- **Paginafragment**
○ ○ ○ ○ ○ ○ ○

Nu wordt Jona pas echt giftig. Gaat hij na een diepe innerlijke strijd eindelijk voor zijn grote opdracht, als dienstbetoon aan de Heer, blijkt diezelfde Heer een watje te zijn. Verontwaardigd doet hij zijn beklag bij zijn goddelijke opdrachtgever. ‘Dit is nu precies waarom ik eerst niet wilde gehoorzamen’, zegt hij, ‘ik dacht al dat u toch niet de guts zou hebben om er echt mee door te gaan. U met uw verdomde barmhartigheid ook’. Als antwoord laat de Heer Jona’s boompje verdorren, zodat de bladeren hem geen schaduw meer geven. ‘Hoe vind je dat?’ vraagt hij Jona. Die is not amused. En nu komt de Heer met zijn punchline. ‘Als jij je al zo druk maakt over zo’n lullig boompje, mag ik me dan alsjeblieft ook bekommeren om die stad Niniveh waar zoveel arme mensen wonen die niet eens het verschil kennen tussen hun linker- en rechterhand.’

Met deze uitspraak eindigt het bijbelboek Jona. We krijgen niets te horen over hoe het nu verder ging met Jona, of hij tot inzicht kwam (of dat de Heer misschien toch inzag dat hij ongelijk had). We blijven hangen in de totale verwarring (net als in veel dialogen met Socrates).

○ ○ ○ ○ ○ ○ ○

- **Verzamelde gegevens**
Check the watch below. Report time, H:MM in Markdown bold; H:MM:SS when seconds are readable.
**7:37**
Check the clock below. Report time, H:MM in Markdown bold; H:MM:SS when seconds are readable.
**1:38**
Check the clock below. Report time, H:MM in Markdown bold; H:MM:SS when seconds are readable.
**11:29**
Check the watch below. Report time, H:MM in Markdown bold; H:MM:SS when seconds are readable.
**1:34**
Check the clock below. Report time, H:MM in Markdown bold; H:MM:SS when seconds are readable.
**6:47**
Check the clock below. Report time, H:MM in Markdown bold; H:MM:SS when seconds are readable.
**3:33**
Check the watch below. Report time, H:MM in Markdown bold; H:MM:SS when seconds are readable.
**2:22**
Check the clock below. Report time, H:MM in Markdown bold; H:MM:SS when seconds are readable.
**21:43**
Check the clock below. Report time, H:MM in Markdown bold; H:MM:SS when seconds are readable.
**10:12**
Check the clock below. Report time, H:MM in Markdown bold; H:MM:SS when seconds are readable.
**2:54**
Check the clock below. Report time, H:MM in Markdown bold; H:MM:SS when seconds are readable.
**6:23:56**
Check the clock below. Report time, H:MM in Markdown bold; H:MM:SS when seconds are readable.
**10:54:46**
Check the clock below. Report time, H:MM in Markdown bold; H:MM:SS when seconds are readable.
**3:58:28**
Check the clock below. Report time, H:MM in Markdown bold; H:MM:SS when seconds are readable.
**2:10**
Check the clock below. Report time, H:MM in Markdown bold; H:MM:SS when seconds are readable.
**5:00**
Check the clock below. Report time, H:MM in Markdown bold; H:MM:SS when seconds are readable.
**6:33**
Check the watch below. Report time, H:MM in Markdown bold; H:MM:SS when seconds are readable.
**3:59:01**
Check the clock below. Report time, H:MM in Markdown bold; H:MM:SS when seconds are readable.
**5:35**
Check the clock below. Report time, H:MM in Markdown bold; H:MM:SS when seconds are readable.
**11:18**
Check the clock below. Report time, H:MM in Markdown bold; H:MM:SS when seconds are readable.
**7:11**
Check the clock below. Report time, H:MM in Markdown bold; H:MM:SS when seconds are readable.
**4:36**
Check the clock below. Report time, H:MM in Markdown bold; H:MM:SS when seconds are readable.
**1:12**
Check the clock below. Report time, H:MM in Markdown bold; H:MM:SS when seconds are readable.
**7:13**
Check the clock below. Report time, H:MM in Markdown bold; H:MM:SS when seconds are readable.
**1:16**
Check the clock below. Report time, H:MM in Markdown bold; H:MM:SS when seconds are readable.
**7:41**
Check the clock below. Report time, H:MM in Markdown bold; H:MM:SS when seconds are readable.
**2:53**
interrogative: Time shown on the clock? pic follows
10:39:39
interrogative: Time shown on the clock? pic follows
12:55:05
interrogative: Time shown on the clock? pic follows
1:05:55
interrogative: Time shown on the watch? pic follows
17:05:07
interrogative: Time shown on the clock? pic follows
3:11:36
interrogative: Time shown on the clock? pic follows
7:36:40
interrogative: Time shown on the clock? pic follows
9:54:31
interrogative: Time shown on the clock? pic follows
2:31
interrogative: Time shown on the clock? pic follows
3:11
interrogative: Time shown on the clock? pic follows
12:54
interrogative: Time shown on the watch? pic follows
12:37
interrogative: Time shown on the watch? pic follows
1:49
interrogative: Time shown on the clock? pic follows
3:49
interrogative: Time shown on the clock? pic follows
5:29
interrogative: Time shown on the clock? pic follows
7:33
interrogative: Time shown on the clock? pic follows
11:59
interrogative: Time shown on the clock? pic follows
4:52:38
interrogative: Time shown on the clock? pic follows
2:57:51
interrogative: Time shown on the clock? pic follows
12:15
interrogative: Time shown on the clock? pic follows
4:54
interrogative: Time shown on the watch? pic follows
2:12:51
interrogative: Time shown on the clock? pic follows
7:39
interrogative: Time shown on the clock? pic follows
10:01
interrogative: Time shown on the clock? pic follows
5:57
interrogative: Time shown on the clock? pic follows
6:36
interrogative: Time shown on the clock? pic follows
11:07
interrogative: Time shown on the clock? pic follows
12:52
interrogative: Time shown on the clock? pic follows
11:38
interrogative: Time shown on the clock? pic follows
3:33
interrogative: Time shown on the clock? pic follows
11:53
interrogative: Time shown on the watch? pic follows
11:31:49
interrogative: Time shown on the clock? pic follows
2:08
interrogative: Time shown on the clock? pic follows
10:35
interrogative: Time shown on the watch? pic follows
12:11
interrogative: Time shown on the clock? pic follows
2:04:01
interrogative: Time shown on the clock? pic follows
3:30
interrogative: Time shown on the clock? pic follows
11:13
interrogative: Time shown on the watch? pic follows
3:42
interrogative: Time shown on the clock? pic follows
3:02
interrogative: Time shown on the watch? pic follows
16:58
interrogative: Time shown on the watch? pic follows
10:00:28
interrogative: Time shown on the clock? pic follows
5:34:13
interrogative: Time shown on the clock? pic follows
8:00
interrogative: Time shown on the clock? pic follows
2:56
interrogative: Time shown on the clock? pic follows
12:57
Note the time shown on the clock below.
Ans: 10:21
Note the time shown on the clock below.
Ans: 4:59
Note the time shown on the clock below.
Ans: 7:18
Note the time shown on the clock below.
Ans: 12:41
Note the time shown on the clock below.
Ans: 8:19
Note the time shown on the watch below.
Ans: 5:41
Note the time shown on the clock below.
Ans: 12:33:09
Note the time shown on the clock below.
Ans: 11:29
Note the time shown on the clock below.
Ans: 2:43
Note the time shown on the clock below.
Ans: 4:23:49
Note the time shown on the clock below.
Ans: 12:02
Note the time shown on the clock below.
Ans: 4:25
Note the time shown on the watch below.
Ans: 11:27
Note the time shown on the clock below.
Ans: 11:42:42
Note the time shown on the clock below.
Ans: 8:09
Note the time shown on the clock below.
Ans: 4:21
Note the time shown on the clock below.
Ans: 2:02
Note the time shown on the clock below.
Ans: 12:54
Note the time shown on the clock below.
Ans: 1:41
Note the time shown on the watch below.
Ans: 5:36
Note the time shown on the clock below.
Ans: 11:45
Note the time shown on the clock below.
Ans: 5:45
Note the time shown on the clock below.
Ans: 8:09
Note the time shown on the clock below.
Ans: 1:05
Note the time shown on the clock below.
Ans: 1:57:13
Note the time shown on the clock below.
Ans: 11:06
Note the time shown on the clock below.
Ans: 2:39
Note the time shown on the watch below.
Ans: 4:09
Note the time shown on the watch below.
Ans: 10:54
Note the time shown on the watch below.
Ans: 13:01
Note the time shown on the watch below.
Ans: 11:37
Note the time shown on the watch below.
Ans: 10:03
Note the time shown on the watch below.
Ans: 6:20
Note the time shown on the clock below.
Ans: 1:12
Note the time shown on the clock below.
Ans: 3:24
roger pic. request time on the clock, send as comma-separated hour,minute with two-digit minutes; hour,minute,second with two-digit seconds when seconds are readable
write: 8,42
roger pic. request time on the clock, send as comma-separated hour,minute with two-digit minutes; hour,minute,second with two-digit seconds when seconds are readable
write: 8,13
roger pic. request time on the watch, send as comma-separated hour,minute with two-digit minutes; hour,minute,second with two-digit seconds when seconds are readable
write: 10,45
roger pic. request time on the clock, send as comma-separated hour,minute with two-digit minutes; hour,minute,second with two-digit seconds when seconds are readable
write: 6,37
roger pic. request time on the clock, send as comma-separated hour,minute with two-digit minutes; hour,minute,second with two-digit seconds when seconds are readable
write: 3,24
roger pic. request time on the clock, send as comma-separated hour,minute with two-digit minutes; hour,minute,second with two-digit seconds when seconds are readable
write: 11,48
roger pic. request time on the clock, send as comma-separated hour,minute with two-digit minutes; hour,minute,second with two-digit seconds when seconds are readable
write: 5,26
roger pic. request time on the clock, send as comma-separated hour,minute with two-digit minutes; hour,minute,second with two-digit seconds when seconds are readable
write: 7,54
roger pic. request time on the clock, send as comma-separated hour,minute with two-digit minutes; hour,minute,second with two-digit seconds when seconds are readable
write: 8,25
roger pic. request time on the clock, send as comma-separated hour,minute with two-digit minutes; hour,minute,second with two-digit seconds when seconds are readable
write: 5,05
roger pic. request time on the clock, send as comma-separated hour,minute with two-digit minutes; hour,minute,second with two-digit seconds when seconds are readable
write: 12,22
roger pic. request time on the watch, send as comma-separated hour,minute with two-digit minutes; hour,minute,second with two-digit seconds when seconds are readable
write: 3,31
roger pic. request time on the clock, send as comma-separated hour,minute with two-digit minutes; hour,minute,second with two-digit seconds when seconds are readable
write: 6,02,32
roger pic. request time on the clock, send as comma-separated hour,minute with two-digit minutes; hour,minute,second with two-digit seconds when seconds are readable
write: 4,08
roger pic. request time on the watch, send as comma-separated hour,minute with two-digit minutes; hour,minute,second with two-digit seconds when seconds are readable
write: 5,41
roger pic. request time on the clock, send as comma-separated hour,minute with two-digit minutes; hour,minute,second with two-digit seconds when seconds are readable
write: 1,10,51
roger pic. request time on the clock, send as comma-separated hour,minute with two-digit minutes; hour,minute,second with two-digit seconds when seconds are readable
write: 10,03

○ ○ ○ ○ ○ ○ ○

- **Opdrachten**
1. Herschrijf de alinea van de tekst over Jona die begint met „Met deze uitspraak eindigt” als een beknopte opsomming met behoud van de belangrijkste feiten.
2. Ga verder met de tekst over Jona, te beginnen na de laatste zin.

- **Opgeloste opgaven**
1.
- Het bijbelboek Jona eindigt met deze uitspraak van de Heer.
- Er wordt niets verteld over hoe het daarna met Jona verderging.
- Onbekend blijft of Jona tot inzicht kwam, of dat de Heer misschien toch inzag dat hij ongelijk had.
- De lezer blijft hangen in totale verwarring, net als in veel dialogen met Socrates.

2.
Natuurlijk kunnen we uit dit einde een stichtelijke les halen: geweld lost niets op, na berouw komt vergeving, we moeten compassie hebben. Maar dat is te makkelijk. In ware Nico-stijl besloot Hans zijn lezing met de verzuchting dat hij na veertig jaar studie nog steeds niets van het bijbelboek Jona begrijpt.